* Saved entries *

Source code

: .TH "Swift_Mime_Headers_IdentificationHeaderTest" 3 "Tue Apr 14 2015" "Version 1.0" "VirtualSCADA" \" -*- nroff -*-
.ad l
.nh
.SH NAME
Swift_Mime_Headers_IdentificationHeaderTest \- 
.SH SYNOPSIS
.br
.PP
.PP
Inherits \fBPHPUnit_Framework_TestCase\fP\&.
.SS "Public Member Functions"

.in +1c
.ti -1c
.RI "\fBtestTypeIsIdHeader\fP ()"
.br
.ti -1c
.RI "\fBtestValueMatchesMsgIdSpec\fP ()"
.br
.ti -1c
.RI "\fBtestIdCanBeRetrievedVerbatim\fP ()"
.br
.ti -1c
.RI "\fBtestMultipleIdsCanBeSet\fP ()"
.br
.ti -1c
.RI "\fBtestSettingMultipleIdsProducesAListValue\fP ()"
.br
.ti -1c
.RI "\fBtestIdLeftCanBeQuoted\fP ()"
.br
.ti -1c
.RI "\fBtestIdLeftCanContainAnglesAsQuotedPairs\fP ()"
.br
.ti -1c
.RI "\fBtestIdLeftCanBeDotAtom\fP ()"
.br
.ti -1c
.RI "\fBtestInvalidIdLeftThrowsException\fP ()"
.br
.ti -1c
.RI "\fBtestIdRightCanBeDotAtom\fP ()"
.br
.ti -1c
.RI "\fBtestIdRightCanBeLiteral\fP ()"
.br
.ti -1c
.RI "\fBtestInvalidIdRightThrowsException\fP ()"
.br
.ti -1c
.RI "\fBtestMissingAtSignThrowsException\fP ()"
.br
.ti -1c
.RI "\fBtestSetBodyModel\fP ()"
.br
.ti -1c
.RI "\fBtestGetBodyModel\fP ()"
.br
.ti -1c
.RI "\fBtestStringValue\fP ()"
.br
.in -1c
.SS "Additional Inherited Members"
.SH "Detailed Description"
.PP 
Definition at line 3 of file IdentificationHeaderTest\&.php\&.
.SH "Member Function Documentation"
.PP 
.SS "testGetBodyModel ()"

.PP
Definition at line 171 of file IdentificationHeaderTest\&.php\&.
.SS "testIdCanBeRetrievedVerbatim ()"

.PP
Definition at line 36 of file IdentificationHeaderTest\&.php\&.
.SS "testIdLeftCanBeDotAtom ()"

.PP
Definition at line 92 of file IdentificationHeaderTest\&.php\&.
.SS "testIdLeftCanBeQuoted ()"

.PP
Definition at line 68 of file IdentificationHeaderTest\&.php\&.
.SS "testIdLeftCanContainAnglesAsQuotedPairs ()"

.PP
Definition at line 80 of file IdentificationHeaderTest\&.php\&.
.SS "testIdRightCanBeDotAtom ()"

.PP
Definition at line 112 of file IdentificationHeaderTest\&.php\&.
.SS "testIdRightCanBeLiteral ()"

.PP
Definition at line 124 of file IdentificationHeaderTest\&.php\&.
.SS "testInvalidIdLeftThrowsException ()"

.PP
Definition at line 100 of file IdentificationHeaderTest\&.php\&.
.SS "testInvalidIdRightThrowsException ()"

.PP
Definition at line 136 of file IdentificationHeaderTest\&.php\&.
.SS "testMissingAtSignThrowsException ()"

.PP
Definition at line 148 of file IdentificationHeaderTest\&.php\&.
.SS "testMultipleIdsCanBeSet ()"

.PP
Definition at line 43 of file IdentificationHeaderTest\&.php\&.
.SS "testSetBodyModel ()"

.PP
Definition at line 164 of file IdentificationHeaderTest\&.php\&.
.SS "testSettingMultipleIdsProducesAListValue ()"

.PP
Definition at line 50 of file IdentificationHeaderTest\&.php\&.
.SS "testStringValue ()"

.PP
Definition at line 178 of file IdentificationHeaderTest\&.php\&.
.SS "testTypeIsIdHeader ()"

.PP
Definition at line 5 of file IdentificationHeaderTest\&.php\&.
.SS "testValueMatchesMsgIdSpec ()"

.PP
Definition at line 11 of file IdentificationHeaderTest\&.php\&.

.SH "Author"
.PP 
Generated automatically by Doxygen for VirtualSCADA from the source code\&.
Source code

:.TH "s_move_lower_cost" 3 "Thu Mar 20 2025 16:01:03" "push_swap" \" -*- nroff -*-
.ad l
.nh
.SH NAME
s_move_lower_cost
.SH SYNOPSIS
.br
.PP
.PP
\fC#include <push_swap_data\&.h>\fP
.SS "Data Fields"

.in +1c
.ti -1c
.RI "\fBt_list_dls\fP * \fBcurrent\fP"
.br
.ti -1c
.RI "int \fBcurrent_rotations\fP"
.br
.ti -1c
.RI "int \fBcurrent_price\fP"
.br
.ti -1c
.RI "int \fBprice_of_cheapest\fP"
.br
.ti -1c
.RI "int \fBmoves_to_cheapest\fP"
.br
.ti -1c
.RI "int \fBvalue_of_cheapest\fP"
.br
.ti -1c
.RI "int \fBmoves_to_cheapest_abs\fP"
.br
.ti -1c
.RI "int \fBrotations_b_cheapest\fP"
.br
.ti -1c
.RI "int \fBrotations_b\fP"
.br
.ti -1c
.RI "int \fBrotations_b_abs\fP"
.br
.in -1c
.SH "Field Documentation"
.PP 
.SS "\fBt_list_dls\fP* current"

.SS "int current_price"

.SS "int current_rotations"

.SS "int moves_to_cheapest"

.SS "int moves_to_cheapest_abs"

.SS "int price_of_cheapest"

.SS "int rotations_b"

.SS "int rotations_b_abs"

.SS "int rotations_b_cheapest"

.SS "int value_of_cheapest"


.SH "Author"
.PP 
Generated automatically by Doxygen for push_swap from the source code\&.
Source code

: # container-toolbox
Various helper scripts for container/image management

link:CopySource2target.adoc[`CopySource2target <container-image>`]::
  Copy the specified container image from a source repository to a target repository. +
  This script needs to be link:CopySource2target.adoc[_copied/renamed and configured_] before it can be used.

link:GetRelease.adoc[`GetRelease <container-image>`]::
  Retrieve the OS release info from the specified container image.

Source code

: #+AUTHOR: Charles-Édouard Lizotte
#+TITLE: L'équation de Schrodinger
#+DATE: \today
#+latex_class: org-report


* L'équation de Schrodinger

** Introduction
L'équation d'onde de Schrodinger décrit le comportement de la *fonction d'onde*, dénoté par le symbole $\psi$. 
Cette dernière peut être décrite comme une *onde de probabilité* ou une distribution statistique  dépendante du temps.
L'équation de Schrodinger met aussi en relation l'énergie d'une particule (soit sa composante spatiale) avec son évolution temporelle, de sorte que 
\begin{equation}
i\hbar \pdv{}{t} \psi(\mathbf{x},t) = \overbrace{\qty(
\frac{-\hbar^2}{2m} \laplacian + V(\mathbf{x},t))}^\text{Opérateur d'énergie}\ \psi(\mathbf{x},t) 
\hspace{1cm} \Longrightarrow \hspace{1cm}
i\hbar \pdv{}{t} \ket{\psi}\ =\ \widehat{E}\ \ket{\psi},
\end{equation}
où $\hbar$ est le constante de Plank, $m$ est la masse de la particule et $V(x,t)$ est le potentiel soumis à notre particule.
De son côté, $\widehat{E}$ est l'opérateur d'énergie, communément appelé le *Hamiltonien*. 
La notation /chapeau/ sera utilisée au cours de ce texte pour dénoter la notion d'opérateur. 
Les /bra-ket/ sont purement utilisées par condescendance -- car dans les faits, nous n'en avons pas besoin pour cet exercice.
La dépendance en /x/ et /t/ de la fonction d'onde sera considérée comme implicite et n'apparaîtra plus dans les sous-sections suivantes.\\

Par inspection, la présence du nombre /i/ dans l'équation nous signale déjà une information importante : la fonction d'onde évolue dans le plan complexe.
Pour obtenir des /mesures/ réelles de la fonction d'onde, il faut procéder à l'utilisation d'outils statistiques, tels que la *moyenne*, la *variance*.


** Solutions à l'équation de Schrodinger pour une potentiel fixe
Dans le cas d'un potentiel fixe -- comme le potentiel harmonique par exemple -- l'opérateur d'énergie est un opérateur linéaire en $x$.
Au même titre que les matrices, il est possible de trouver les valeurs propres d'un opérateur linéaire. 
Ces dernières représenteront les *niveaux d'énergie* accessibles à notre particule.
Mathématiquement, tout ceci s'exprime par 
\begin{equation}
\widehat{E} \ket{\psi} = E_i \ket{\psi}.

* Goal of the exercise *
Report each line above that includes the string "Doxygen".

* Exercise output *
Generated automatically by Doxygen for VirtualSCADA from the source code\&.
Generated automatically by Doxygen for push_swap from the source code\&.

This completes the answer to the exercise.